Et bien que les ajouts de cette version soient principalement esthétiques, on appréciera tout de même l’âge supplémentaire, Rime, accessible après avoir obtenu la »bonne » fin du jeu, car oui il y en a plusieurs, ou encore le mode free roaming qui en gros vous permet tout simplement de vous déplacer librement, à votre guise, et d’aller un peu n’importe où. Mais si vous êtes un puriste, le mode de déplacement classique de Myst reste disponible dans le menu option.
En plus de tout cela, il y a quelques options supplémentaires, comme la possibilité d’afficher d’une pression d’un bouton une image du Myst original, l’utilisation d’une lampe torche, un cycle jour-nuit ayant fait son apparition, ainsi qu’un guide directement intégré dans le jeu pour vous aider au cas où vous seriez bloqué. Néanmoins, on retiendra principalement de ce RealMyst Masterpiece Edition, qu’il s’agit avant tout d’une mise à jour graphique afin de faire rentrer ce jeu mythique dans la modernité tout en aidant à renforcer un peu plus l’immersion dans ce monde à part.
Toute histoire a une fin
Myst a déjà connu de nombreux ravalements de façade. Cette nouvelle version n’en est qu’une de plus parmi tant d’autres, et pourtant en terme d’immersion, entre le bruit de la pluie, le vent qui berce l’herbe, les rayons du soleil qui traversent le feuillage des arbres, la nuit qui succède au jour, on y gagne beaucoup. Si vous avez déjà joué à Myst et que vous l’avez aimé, et à moins que vous ne soyez un puriste intégriste, cette édition devrait vous satisfaire sans pour autant vous faire saigner des yeux, car oui, l’original a tout de même vieillit. En plus, vous avez le choix de jouer à l’ancienne pour ainsi retrouver les mêmes sensations qu’à l’époque. Sinon, c’est le même jeu à peu de choses près, si ce n’est qu’il tourne sur nos machines actuelles.
Si au contraire vous n’y avez jamais joué de votre vie, voilà donc la meilleure des occasions pour réparer cette erreur. Certes, il n’est pas parfait graphiquement parlant, mais reste tout de même joli et immersif. Et c’est bien là-dessus qu’il fonctionne le mieux. Myst est une invitation au voyage où il faudra s’abandonner à l’exploration avec en fond l’histoire parfois tragique de la famille du mystérieux Atrus.

-.-.-

CONSIGNE: D'après l'extrait consacré à RealMyst Masterpiece Edition, à quelle condition l'âge supplémentaire Rime devient-il accessible ? Le listing qui suit provient d'une source différente de celle de l'extrait.

-.-.-

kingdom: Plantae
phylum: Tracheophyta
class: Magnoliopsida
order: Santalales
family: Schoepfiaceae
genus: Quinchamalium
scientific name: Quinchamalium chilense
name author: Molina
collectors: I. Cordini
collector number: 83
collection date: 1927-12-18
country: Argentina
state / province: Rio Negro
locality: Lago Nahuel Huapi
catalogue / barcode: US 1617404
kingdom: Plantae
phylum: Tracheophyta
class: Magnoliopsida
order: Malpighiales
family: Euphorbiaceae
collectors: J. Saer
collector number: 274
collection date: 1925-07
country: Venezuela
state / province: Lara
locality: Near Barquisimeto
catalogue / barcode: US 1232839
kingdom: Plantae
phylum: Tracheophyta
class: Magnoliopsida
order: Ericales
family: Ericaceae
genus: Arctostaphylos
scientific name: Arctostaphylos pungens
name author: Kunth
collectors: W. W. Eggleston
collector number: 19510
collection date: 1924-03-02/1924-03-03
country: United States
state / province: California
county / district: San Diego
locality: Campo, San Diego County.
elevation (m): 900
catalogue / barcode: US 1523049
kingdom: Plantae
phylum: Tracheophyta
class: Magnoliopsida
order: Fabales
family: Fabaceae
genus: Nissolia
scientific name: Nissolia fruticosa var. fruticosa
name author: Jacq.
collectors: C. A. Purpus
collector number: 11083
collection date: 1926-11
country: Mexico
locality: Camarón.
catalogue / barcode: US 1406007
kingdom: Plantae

-.-.-

RÉPONSE ATTENDUE: Il devient accessible après l'obtention de la « bonne » fin du jeu.